The source added that the more than $500 million raised from unnamed investors represents an initial commitment. This tallies with the fund’s status as an open-ended investment vehicle, with a separate Hong Kong-licensed manager, Springhill Fund Asset Management. Nevertheless, Springhill is referenced in filings as Qiming’s public equities unit.
The venture capital firm closed its seventh US dollar-denominated China fund at $1.2 billion last year, securing most of the capital in the two months ended April 2020. There is expected to be a 50-50 split between technology, media and telecom (TMT) and healthcare, compared to 60-40 in favor of TMT in the previous vintage. About 25% has been earmarked for later-stage rounds, primarily in healthcare.
Springhill is one of 15 investors that put $190 million into a HK$3.1 billion ($399 million) IPO by Keymed Biosciences, which has five clinical-stage drug candidates for oncology and autoimmune conditions. Several other cornerstone participants are active in private and public equities. Indeed, Hillhouse Capital, Boyu Capital, Lilly Asia Ventures, and Lake Blue Capital are also pre-IPO investors in Keymed.
Other China-based venture capital firms with separate public equities units include Sequoia Capital China, which invests in technology stocks globally via Sequoia China Equity Partners, a Hong Kong-based hedge fund operation.
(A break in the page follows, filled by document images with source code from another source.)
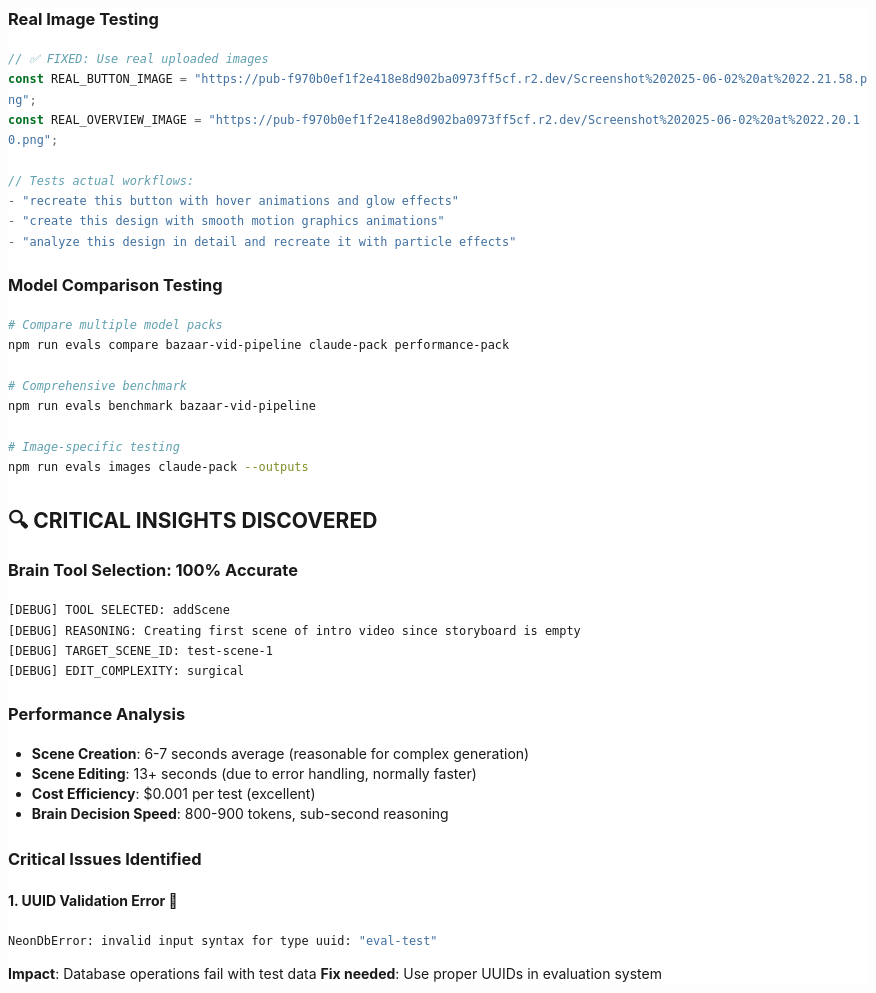 ### **Real Image Testing**
```typescript
// ✅ FIXED: Use real uploaded images
const REAL_BUTTON_IMAGE = "https://pub-f970b0ef1f2e418e8d902ba0973ff5cf.r2.dev/Screenshot%202025-06-02%20at%2022.21.58.png";
const REAL_OVERVIEW_IMAGE = "https://pub-f970b0ef1f2e418e8d902ba0973ff5cf.r2.dev/Screenshot%202025-06-02%20at%2022.20.10.png";

// Tests actual workflows:
- "recreate this button with hover animations and glow effects"
- "create this design with smooth motion graphics animations"  
- "analyze this design in detail and recreate it with particle effects"
```

### **Model Comparison Testing**
```bash
# Compare multiple model packs
npm run evals compare bazaar-vid-pipeline claude-pack performance-pack

# Comprehensive benchmark
npm run evals benchmark bazaar-vid-pipeline

# Image-specific testing
npm run evals images claude-pack --outputs
```

## 🔍 CRITICAL INSIGHTS DISCOVERED

### **Brain Tool Selection: 100% Accurate**
```bash
[DEBUG] TOOL SELECTED: addScene
[DEBUG] REASONING: Creating first scene of intro video since storyboard is empty
[DEBUG] TARGET_SCENE_ID: test-scene-1
[DEBUG] EDIT_COMPLEXITY: surgical
```

### **Performance Analysis**
- **Scene Creation**: 6-7 seconds average (reasonable for complex generation)
- **Scene Editing**: 13+ seconds (due to error handling, normally faster)
- **Cost Efficiency**: $0.001 per test (excellent)
- **Brain Decision Speed**: 800-900 tokens, sub-second reasoning

### **Critical Issues Identified**

#### 1. **UUID Validation Error** 🚨
```bash
NeonDbError: invalid input syntax for type uuid: "eval-test"
```
**Impact**: Database operations fail with test data
**Fix needed**: Use proper UUIDs in evaluation system
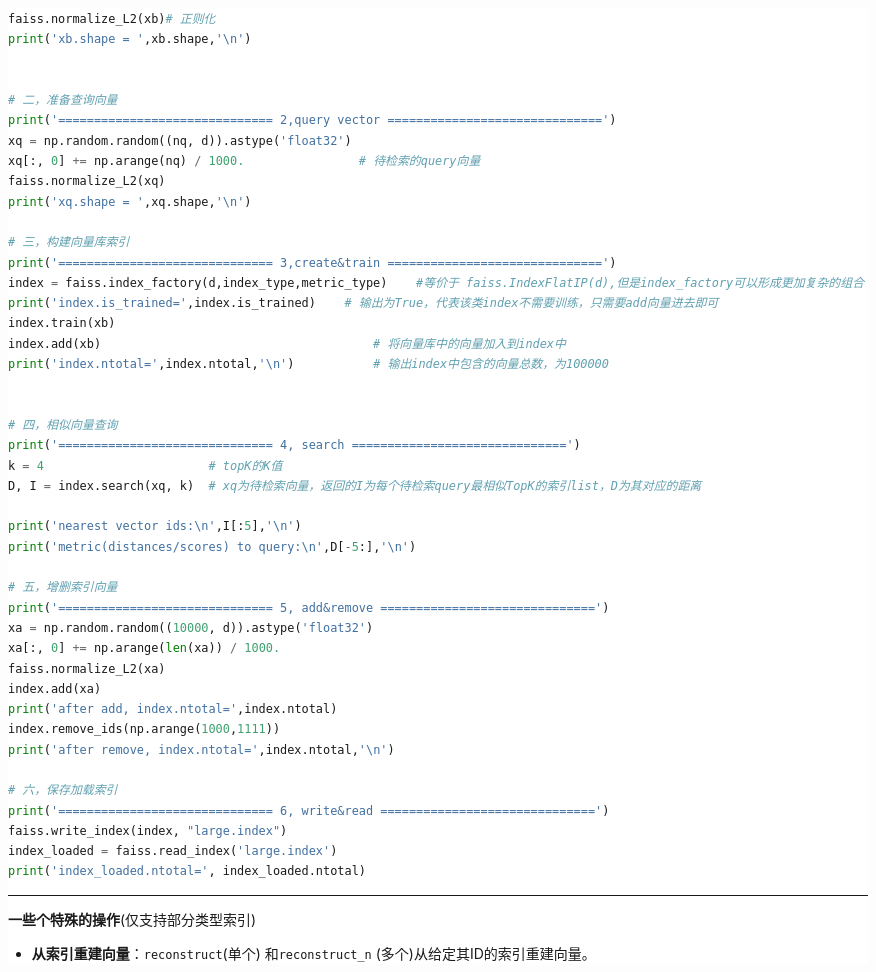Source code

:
 ```python
faiss.normalize_L2(xb)# 正则化
print('xb.shape = ',xb.shape,'\n')


# 二，准备查询向量
print('============================== 2,query vector ==============================')
xq = np.random.random((nq, d)).astype('float32')
xq[:, 0] += np.arange(nq) / 1000.                # 待检索的query向量
faiss.normalize_L2(xq)
print('xq.shape = ',xq.shape,'\n')

# 三，构建向量库索引
print('============================== 3,create&train ==============================')
index = faiss.index_factory(d,index_type,metric_type)    #等价于 faiss.IndexFlatIP(d),但是index_factory可以形成更加复杂的组合     
print('index.is_trained=',index.is_trained)    # 输出为True，代表该类index不需要训练，只需要add向量进去即可
index.train(xb)
index.add(xb)                                      # 将向量库中的向量加入到index中
print('index.ntotal=',index.ntotal,'\n')           # 输出index中包含的向量总数，为100000 


# 四，相似向量查询
print('============================== 4, search ==============================')
k = 4                       # topK的K值
D, I = index.search(xq, k)  # xq为待检索向量，返回的I为每个待检索query最相似TopK的索引list，D为其对应的距离

print('nearest vector ids:\n',I[:5],'\n')
print('metric(distances/scores) to query:\n',D[-5:],'\n')

# 五，增删索引向量
print('============================== 5, add&remove ==============================')
xa = np.random.random((10000, d)).astype('float32')
xa[:, 0] += np.arange(len(xa)) / 1000.                
faiss.normalize_L2(xa)
index.add(xa)
print('after add, index.ntotal=',index.ntotal) 
index.remove_ids(np.arange(1000,1111))
print('after remove, index.ntotal=',index.ntotal,'\n') 

# 六，保存加载索引
print('============================== 6, write&read ==============================')
faiss.write_index(index, "large.index")
index_loaded = faiss.read_index('large.index')
print('index_loaded.ntotal=', index_loaded.ntotal)
```

----

**一些个特殊的操作**(仅支持部分类型索引)

- **从索引重建向量**：`reconstruct`(单个) 和`reconstruct_n` (多个)从给定其ID的索引重建向量。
Supporting companies from private rounds through the public secondary market has become more prevalent in Hong Kong ever since regulators started permitting listings by pre-revenue biotech companies in 2018. This has turned the territory into the second-largest biotech IPO venue globally, but it also means that start-ups are going public earlier in their lifecycles.
PE and VC-backed companies from across China’s healthcare sector, raised $829 million through Hong Kong IPOs in 2017, AVCJ Research’s records show. This rose to $2.5 billion in 2018, $3.3 billion in 2019, and $7.7 billion in 2020. There were 25 listings in 2020, more than the previous eight years combined. Nearly two-thirds were pre-revenue biotech players.